Petit bagnard sanguinolent, le cœur d’Alain Bendjelloul à cessé de battre sa révolution dans sa cage d’os le 30/09/2001 à la centrale de Lannemezan, en revenant du parloir. Il s’est écroulé pour mourir, tant certains hommes – ou femmes – sont incassables mais destructibles. La prison a détruit Alain Bendjelloul tout debout. Je plie mais ne romps pas, dit le roseau ! J’espère qu’en s’écroulant de tout son long, le chêne a eu le temps de dire en écrabouillant les roseaux alentours : « Je romps et vous emmerde ! »
Mais qui est donc cet homme de 52 ans mort dans l’anonymat médiatique – après avoir defrayé la chronique judiciaire en première page dans les années 70 ? Un grand sportif ? Un acteur célèbre ? Un intellectuel nobélisé ? Un homme politique changeant la société ou le monde ? Rien de tout ça et pourtant tout à la fois ! Sportif de la survie après son évasion de la prison de Lyon en 72 puis du centre d’orientation du bagne de Fresnes en 1975, deux fois médaille d’or dirait de lui André Pauly lorsque saluant les cavales il considérait le haut du mur d’enceinte comme un podium à une seule place.

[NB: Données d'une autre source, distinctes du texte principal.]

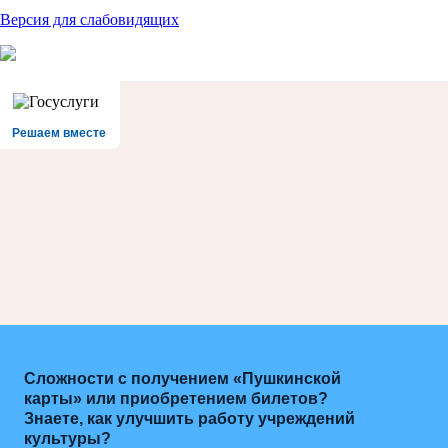
Версия для слабовидящих
Решаем вместе
Сложности с получением «Пушкинской
карты» или приобретением билетов?
Знаете, как улучшить работу учреждений
культуры?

Une seule place car il n’y a ni bronze ni argent lorsqu’on s’évade ! C’est soit la médaille d’or, soit la médaille de plomb.
Un acteur célèbre ? Aussi, puisque, par deux fois, les cours d’assises d’Aix-en-Provence en 71 et des Bouches-du-Rhône en 78 voulaient sa tête dans ce théâtre grand-guignolesque de la justice où le rideau s’abattait sur la scène en coupant la tête de l’acteur principal. Un intellectuel ? Idem, intellectuel du verbe, de la parole, la vraie, celle qui épouse les actes, celle qui le tient debout face à des juges et des jurés dont le QI de poisson rouge croit voir loin du seul fait de la transparence de leur bocal. Pas besoin d’un guéridon pour la lui redonner, cette parole, nul besoin d’évoquer les esprits. Alain est là, dans la page du Libé d’octobre 78 et il parle, nous parle, et cette voix-là dit ce qui se dit depuis la nuit des temps : la vérité.
Cette vérité qu’on a fait taire de civilisation en civilisation ; le bonheur d’être tout simplement un homme.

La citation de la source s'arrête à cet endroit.